I was jotting down the setlist, and it went like this: Black Tornado, One Thing Real, Earth Girl, Joe Van Gogh, Without You, Chelsea Hotel, Funeral Junkie??, Tyranny?? (I'm not sure of the names of those last two songs, since I never heard them before and he didn't introduce them) My Country Too, Another Rosita, and then.... I don't know. I stopped writing the setlist at this point, because Dan said something along the lines of, "This is bullshit. You are all too far away from me. Come up closer" and then he and his band unplugged their instruments and the drummer grabbed a hand drum and they came down into the audience, into the center of the room, and jamed out on Jerusalem and Tiger Woods, with everyone crowding around them, singing along. During Jerusalem Jenni and I sat up on the stage, and I played a maracca that was on stage into a microphone. I'm not even going to try to describe how fucking awesome this part of the show was. After that they jumped back up on stage and plugged in, and played Tiger Woods again and some other songs, which, as I remember them in no particular order: Two Hands (Ani cover), Fly Away, One Dance (where he pulled a girl up from the audience and slow danced with her), Marilyn, Superman, Chain Around My Neck, City, ummm, the first track off the new CD that I can't remember the name of (Bye Bye Baby, maybe?), and ended on Rice, where the band jammed out and the each left the stage one at a time, with Dan going first and the lead guitar and keyboards ending it. I was really hoping to hear Graceland or Albuquerque Lullaby, but he played so many of my favorite songs in that first set, I was happy nonetheless. Dan came out for an encore and did Wood Fuckin Racket solo. Sweet.

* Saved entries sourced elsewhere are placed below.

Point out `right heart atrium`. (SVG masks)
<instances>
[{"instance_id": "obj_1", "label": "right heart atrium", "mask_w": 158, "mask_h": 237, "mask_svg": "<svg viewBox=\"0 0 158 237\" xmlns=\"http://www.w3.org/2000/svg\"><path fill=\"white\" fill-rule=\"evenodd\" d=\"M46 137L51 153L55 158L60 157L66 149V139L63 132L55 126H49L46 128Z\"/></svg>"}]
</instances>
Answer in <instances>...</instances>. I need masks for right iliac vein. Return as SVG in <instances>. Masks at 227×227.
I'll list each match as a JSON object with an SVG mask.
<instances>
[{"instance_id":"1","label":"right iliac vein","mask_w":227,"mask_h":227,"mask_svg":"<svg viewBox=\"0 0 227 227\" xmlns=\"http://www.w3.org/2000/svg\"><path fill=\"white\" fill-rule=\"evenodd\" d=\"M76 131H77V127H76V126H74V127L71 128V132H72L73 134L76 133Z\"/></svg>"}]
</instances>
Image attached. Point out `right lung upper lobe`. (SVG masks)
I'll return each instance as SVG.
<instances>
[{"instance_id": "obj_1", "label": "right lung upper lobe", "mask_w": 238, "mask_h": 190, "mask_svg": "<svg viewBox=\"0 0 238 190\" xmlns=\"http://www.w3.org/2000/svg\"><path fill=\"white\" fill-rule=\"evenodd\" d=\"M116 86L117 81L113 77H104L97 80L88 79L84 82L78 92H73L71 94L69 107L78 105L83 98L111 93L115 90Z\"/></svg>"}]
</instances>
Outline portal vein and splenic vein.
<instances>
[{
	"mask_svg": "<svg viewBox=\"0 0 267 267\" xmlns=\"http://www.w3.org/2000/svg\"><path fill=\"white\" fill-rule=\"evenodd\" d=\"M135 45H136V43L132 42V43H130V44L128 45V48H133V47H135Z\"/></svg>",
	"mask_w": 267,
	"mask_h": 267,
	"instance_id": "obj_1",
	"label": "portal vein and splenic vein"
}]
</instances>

We couldn't help but notice they didn't play Wasteland or Children of the Cold War.
After the show Dan signed a poster that I tore off the wall, and Bill snapped a picture. We went out to my car, piled in, and as I backed out, BABOOM, I backed over a curb. We all got out to discover that I had totally fucked up my muffler. I pulled some duct tape out of my trunk and Bill and Jenni rigged it up so that it wouldn't drag on the road all the way home. Thanks, kids, I appreciated it. As we were fixing the car, Alan, the guy who taped the show, came out to the parking lot and we talked to him for a while. Turns out he's also from the Empire State, and went to school at New Paltz. We talked about The Last Chance bar, now renamed The Chance, where a lot of good shows come. He was telling us how he was hanging around to offer Dan and the band some pot, but they dissappeared before he could. He also told me he wasn't able to record the accoustic-in-the-audience part of the show, but he still thinks he had enough music for two CDs. We started talking about music, and he started naming all these bands that he thought we'd be into. He went to his car and gave us a ton of CDs, including a live Keller/String Cheese show, and maybe 4 other bands I had never heard of. (Andrea later claims he was giving the shows to HER, since he was handing them to her, but he was looking at me as he talked, so I contend that he was giving them to me, if not the four of us as a unit) We got home at about 2am, and, well, crashed. It was excellent.